Freshwater Saltwater Weave
Freshwater Saltwater Weave is a series of glass works by contemporary urban-based Arrernte artist Jenni Kemarre Martiniello. Her works in hot blown glass, coldworked glass and canes are inspired by the aesthetics of Aboriginal woven forms, such as dilly bags, eel traps, fish traps and fish scoops.
Martiniello will be visiting Kluge-Ruhe as a resident artist September 15 – October 15, 2018. We invite you to celebrate the opening of this exhibition at Night at the Museum on September 20. Martiniello will speak briefly at this event, but will give a full tour of her exhibition on Saturday, September 22 at 10:30 am and will present an Artist Talk on Thursday, October 11 at 6:00 pm. She will be in residence at the Chrysler Museum of Art’s Glass Studio from September 27-30.
Image: Jenni Kemarre Martiniello, Yellow Rushes Fish Basket #2, 2017, hot blown and coldworked glass with canes.

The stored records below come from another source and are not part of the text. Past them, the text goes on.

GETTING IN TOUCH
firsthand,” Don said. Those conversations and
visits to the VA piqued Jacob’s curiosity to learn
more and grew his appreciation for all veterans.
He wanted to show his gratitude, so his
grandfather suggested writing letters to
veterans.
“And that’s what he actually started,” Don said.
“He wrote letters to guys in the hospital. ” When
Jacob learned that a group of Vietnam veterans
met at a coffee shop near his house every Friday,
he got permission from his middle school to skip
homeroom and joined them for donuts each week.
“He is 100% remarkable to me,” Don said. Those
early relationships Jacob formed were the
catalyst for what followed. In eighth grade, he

About Jenni Kemarre Martiniello
Jenni Kemarre Martiniello is an award-winning visual artist, poet, writer, and photographer of Arrernte, Chinese and Anglo-Celtic descent. She was NAIDOC Artist of the Year in 2010, and was awarded Canberra Critics Circle Awards for Visual Arts in 2011 and 2013. In 2013 she won the prestigious Telstra Prize for Aboriginal and Torres Strait Islander Art. Her works are held in numerous public and private collections including the National Gallery of Australia, the Australian Parliament House Collection, the National Museum of Palau, the National Art Gallery of the Solomon Islands, the Corning Museum of Glass and the British Museum. Jenni works from her studio at Canberra Glassworks. She is represented by Sabbia Gallery in Sydney and Paul Johnstone Gallery in Darwin, Australia.